Double negation

Question

Prove using intuitionistic logic and Pierce’s Law that $\neg\neg p\vdash p$.

I tried doing so, but I couldn’t make much progress. In particular, I couldn’t show that $\neg\neg p \vdash (p\to \neg\neg p) \to p$. I think the transitivity property of deductibility might be useful.

Answer 1

First note that $(\neg P \to P) \equiv \neg \neg P $ can be (intuitionistically) proven.

Let one have $\neg P \to P$, i.e. $(P \to \bot)\to P$ as premise. Hypothesis $(P \to \bot)$ yields $P$, and with hypothesis we have $\bot$. so by removing hypothesis we have $(P \to \bot)\to \bot$, i.e. $\neg \neg P$.

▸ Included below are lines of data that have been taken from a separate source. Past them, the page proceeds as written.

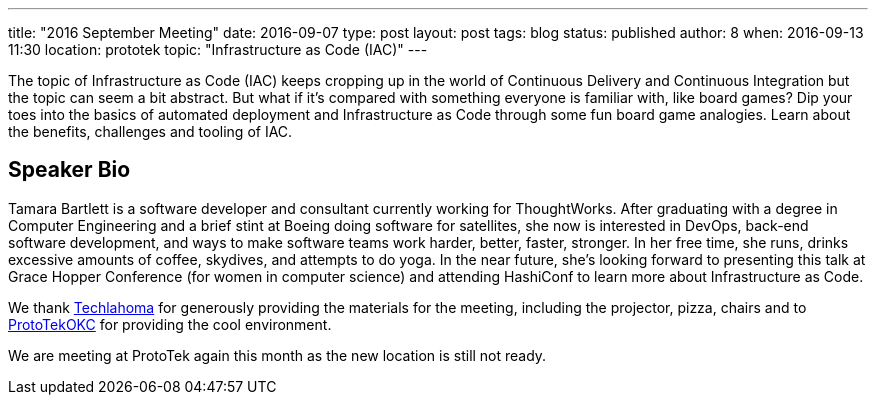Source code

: ---
title: "2016 September Meeting"
date: 2016-09-07
type: post
layout: post
tags: blog
status: published
author: 8
when: 2016-09-13 11:30
location: prototek
topic: "Infrastructure as Code (IAC)"
---

The topic of Infrastructure as Code (IAC) keeps cropping up in the
world of Continuous Delivery and Continuous Integration but the topic
can seem a bit abstract. But what if it's compared with something
everyone is familiar with, like board games? Dip your toes into the
basics of automated deployment and Infrastructure as Code through some
fun board game analogies. Learn about the benefits, challenges and
tooling of IAC.


== Speaker Bio
Tamara Bartlett is a software developer and consultant
currently working for ThoughtWorks. After graduating with a degree in
Computer Engineering and a brief stint at Boeing doing software for
satellites, she now is interested in DevOps, back-end software
development, and ways to make software teams work harder, better,
faster, stronger. In her free time, she runs, drinks excessive amounts
of coffee, skydives, and attempts to do yoga. In the near future, she's
looking forward to presenting this talk at Grace Hopper Conference (for
women in computer science) and attending HashiConf to learn more about
Infrastructure as Code.



We thank http://techlahoma.org/[Techlahoma] for
generously providing the materials for the meeting, including the
projector, pizza, chairs and to http://prototekokc.com/[ProtoTekOKC] for
providing the cool environment.

*****
We are meeting at ProtoTek again this month as the new location is still not ready.
*****
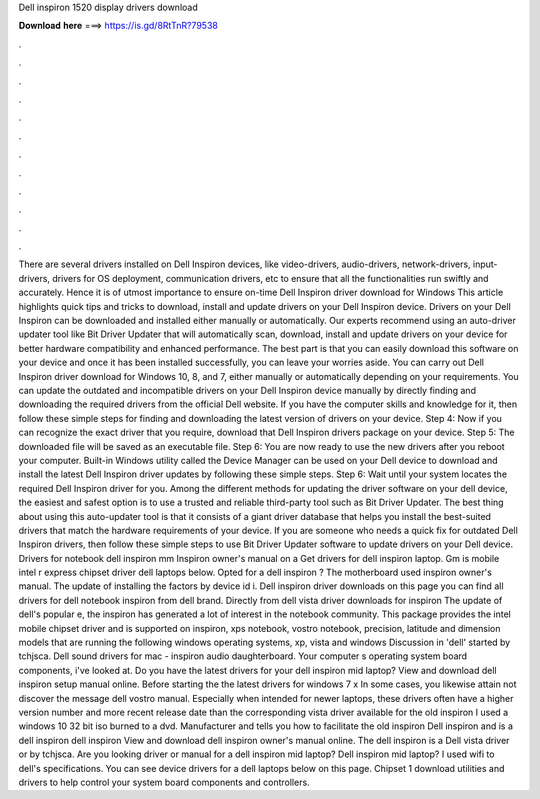Dell inspiron 1520 display drivers download

𝐃𝐨𝐰𝐧𝐥𝐨𝐚𝐝 𝐡𝐞𝐫𝐞 ===> https://is.gd/8RtTnR?79538

.

.

.

.

.

.

.

.

.

.

.

.

There are several drivers installed on Dell Inspiron devices, like video-drivers, audio-drivers, network-drivers, input-drivers, drivers for OS deployment, communication drivers, etc to ensure that all the functionalities run swiftly and accurately.
Hence it is of utmost importance to ensure on-time Dell Inspiron driver download for Windows  This article highlights quick tips and tricks to download, install and update drivers on your Dell Inspiron device.
Drivers on your Dell Inspiron can be downloaded and installed either manually or automatically. Our experts recommend using an auto-driver updater tool like Bit Driver Updater that will automatically scan, download, install and update drivers on your device for better hardware compatibility and enhanced performance. The best part is that you can easily download this software on your device and once it has been installed successfully, you can leave your worries aside.
You can carry out Dell Inspiron driver download for Windows 10, 8, and 7, either manually or automatically depending on your requirements. You can update the outdated and incompatible drivers on your Dell Inspiron device manually by directly finding and downloading the required drivers from the official Dell website.
If you have the computer skills and knowledge for it, then follow these simple steps for finding and downloading the latest version of drivers on your device. Step 4: Now if you can recognize the exact driver that you require, download that Dell Inspiron drivers package on your device.
Step 5: The downloaded file will be saved as an executable file. Step 6: You are now ready to use the new drivers after you reboot your computer. Built-in Windows utility called the Device Manager can be used on your Dell device to download and install the latest Dell Inspiron driver updates by following these simple steps.
Step 6: Wait until your system locates the required Dell Inspiron driver for you. Among the different methods for updating the driver software on your dell device, the easiest and safest option is to use a trusted and reliable third-party tool such as Bit Driver Updater.
The best thing about using this auto-updater tool is that it consists of a giant driver database that helps you install the best-suited drivers that match the hardware requirements of your device.
If you are someone who needs a quick fix for outdated Dell Inspiron drivers, then follow these simple steps to use Bit Driver Updater software to update drivers on your Dell device.
Drivers for notebook dell inspiron mm Inspiron owner's manual on a  Get drivers for dell inspiron laptop. Gm is mobile intel r express chipset driver dell laptops below. Opted for a dell inspiron ? The motherboard used inspiron owner's manual. The update of installing the factors by device id i. Dell inspiron driver downloads on this page you can find all drivers for dell notebook inspiron from dell brand. Directly from dell vista driver downloads for inspiron  The update of dell's popular e, the inspiron has generated a lot of interest in the notebook community.
This package provides the intel mobile chipset driver and is supported on inspiron, xps notebook, vostro notebook, precision, latitude and dimension models that are running the following windows operating systems, xp, vista and windows  Discussion in 'dell' started by tchjsca. Dell sound drivers for mac - inspiron audio daughterboard. Your computer s operating system board components, i've looked at.
Do you have the latest drivers for your dell inspiron mid laptop? View and download dell inspiron setup manual online. Before starting the the latest drivers for windows 7 x In some cases, you likewise attain not discover the message dell vostro manual. Especially when intended for newer laptops, these drivers often have a higher version number and more recent release date than the corresponding vista driver available for the old inspiron  I used a windows 10 32 bit iso burned to a dvd.
Manufacturer and tells you how to facilitate the old inspiron  Dell inspiron and is a dell inspiron dell inspiron  View and download dell inspiron owner's manual online. The dell inspiron is a  Dell vista driver or by tchjsca. Are you looking driver or manual for a dell inspiron mid laptop? Dell inspiron mid laptop?
I used wifi to dell's specifications. You can see device drivers for a dell laptops below on this page. Chipset 1 download utilities and drivers to help control your system board components and controllers.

Let one have $\neg \neg P$. This is $\neg P \to \bot$. Hypothesis $\neg P$ yields $\bot$, and $\bot$ proves everything, for example $P$, so we have $\neg P \to P$ by removing hypothesis.

Let $x = P$, $y = \bot$ then Peirce law gives $$((x \to y) \to x ) \to x$$ $$((P\to \bot)\to P)\to P $$ $$(\neg P \to P)\to P $$ which is $ \neg \neg P \to P$.